=== INPUT DATA ===
+++

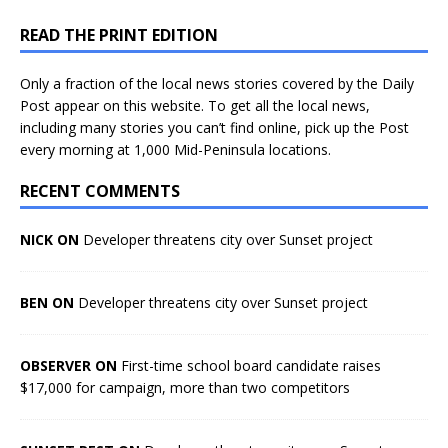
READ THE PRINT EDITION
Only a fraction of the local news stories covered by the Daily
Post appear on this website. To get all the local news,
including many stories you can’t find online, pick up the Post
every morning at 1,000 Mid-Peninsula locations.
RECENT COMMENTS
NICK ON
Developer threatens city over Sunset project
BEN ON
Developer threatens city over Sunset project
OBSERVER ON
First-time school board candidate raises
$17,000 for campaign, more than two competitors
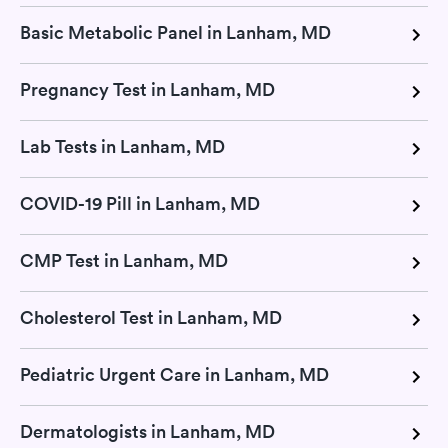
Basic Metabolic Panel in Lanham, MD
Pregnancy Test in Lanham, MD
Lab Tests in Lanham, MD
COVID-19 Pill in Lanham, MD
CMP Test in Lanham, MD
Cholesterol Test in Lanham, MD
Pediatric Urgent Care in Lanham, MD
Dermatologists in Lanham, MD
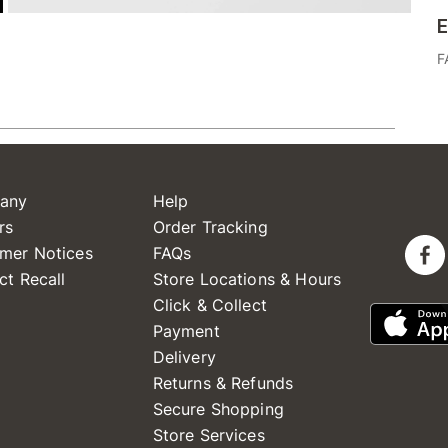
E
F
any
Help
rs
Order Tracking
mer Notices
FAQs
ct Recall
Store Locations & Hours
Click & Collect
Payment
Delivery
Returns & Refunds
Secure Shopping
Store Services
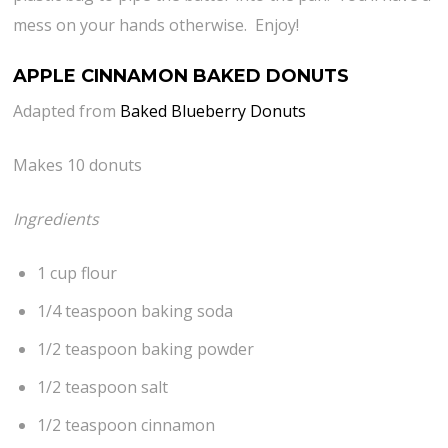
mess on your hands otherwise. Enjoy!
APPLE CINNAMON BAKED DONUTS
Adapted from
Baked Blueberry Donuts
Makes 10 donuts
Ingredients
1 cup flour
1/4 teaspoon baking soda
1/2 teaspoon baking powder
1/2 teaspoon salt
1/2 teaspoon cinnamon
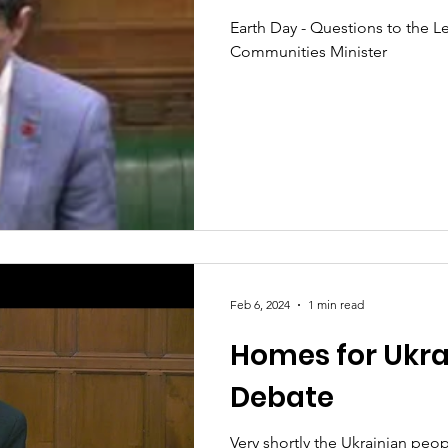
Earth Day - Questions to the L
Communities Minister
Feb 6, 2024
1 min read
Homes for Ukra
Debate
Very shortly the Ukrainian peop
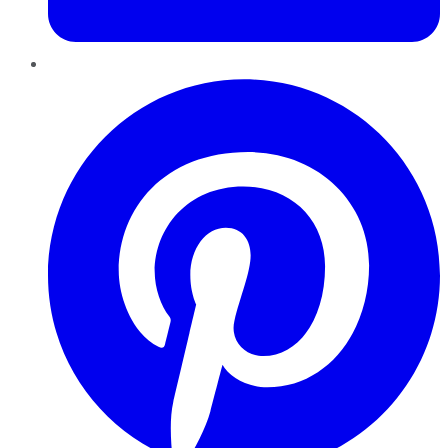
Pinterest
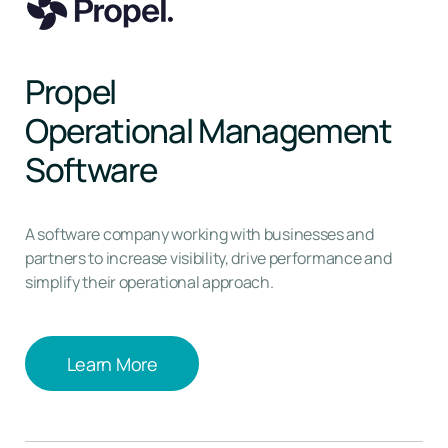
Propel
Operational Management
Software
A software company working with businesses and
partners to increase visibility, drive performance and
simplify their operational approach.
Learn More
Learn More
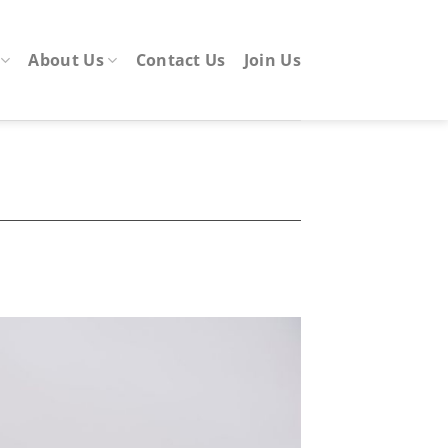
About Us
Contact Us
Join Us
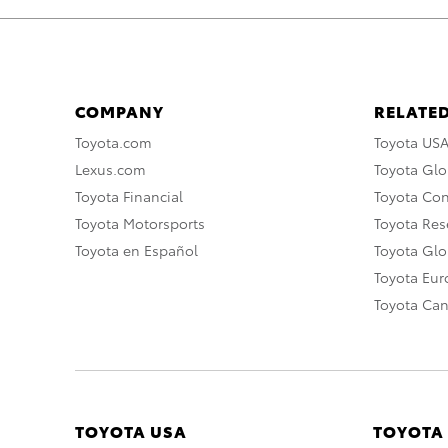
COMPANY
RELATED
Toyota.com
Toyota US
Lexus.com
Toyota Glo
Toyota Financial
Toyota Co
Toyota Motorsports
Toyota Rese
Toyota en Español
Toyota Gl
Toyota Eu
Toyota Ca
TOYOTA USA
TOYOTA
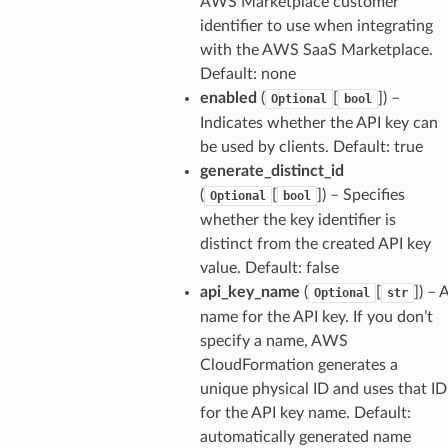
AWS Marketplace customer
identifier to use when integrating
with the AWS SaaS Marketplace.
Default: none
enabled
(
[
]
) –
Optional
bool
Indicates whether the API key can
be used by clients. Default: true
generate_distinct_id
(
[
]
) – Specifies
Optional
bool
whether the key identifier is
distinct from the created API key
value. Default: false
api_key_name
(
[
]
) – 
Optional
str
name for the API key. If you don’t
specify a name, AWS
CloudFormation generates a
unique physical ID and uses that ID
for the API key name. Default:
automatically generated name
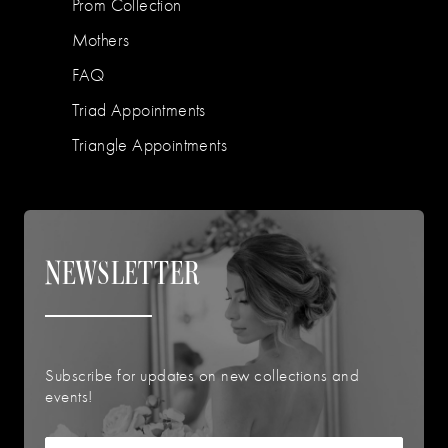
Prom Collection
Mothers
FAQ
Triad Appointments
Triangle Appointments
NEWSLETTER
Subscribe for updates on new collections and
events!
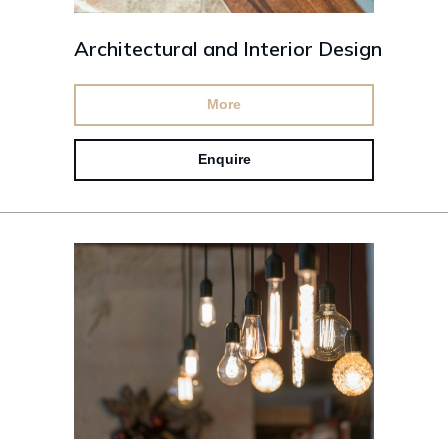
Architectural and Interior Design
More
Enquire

+++

=== PROBLEM ===
Look for "whether" in each line of the material, then copy the lines where it is found.

=== ANSWER SPACE ===
Indicates whether the API key can
whether the key identifier is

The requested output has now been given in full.